Note that the computational time of our additional pre-training was about seven hours on one NVIDIA GeForce GTX 1080Ti (11GB) GPU, while that of BioBERT was more than ten days on eight NVIDIA V100 (32GB) GPUs.

	Pre-Training	Fine-Tuning
batch size	256	128
epochs	100	5 / 2 / 10
max seq. length	512	384
max query length	–	64
learning rate	5e-5
warmup proportion	0.06
weight decay	0.01

Table 4: Hyperparameters for the PTLMs.

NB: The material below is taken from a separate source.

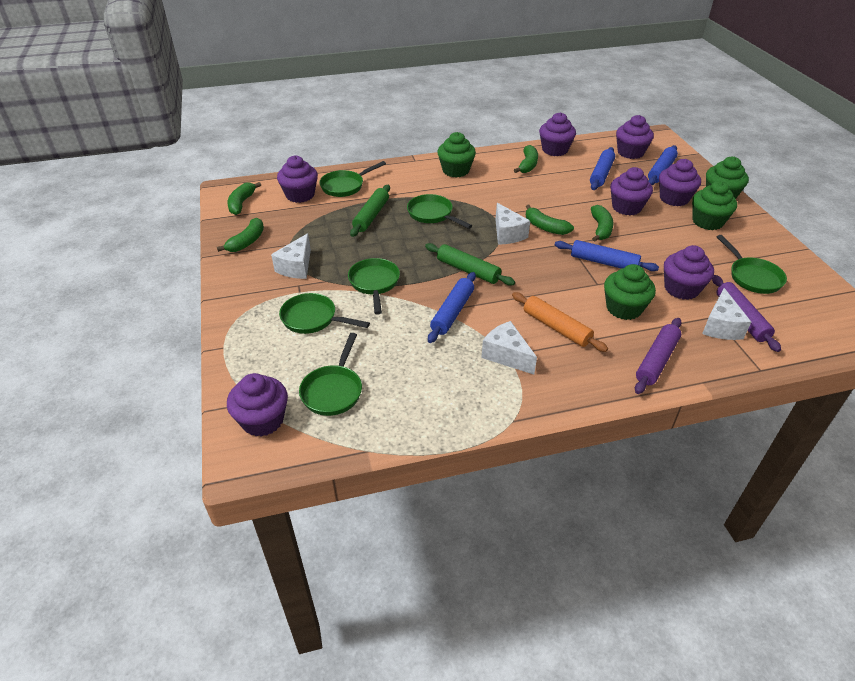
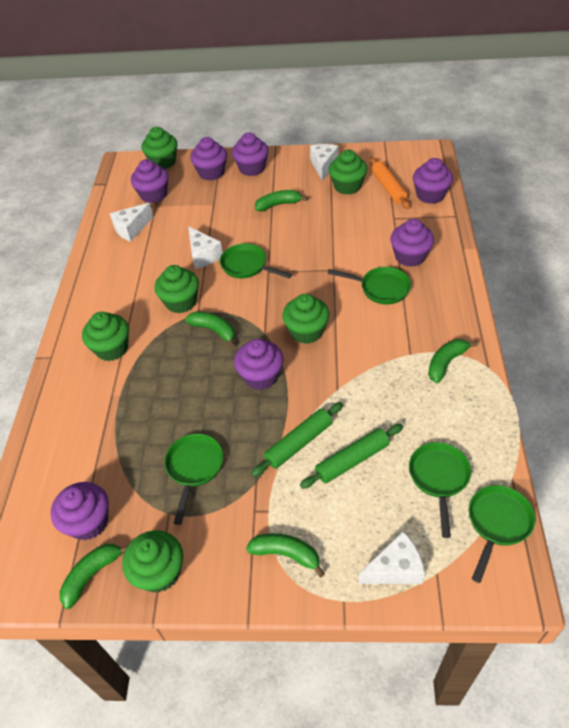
blue rolling pin: [428,272,476,343] [555,240,659,271] [590,147,615,190] [648,145,678,185] = 4 -> none = 0
green cupcake: [437,132,476,178] [604,264,656,320] [692,181,737,230] [706,157,749,199] = 4 -> [82,312,129,361] [122,530,183,593] [142,127,178,169] [154,265,199,313] [282,294,330,344] [329,150,367,195] = 6
green pan: [279,293,370,334] [299,333,362,416] [319,161,386,197] [348,258,400,315] [407,194,472,229] [717,235,787,294] = 6 -> [164,434,223,525] [220,243,292,279] [328,267,411,304] [409,442,471,538] [469,485,535,583] = 5
purple rolling pin: [635,318,682,394] [712,275,781,352] = 2 -> none = 0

The numbers separated by slashes represent SQuAD / the first stage of BioASQ / the second stage of BioASQ.

	SQuAD	BioASQ
min count	5	2
epochs	5	10
dim	300

Table 5: Hyperparameters for fastText. We used the default values for the hyperparameters not listed.

Appendix B Visualization of Word Embeddings

Here, we show the word embeddings of the models with principal component analysis. Figures 3, 3, 5, and 5 are scatter plots of the word embeddings of BERT-base-cased, the model additionally pre-trained with TAPT, the model additionally pre-trained with TAPER, and BioBERT.

The figures show that the word embeddings of BERT-base-cased and TAPT resemble each other. The average distance between the embeddings of BERT-base-cased and TAPT among all words is 0.0576, although the distance between the embeddings of BERT-base-cased and TAPTER is 0.172. Therefore, the additional pre-training of language modeling alone does not adapt the static word embeddings to the biomedical domain unlike TAPTER. TAPTER and BioBERT have dissimilar word embedding distributions to that of BERT-base-cased.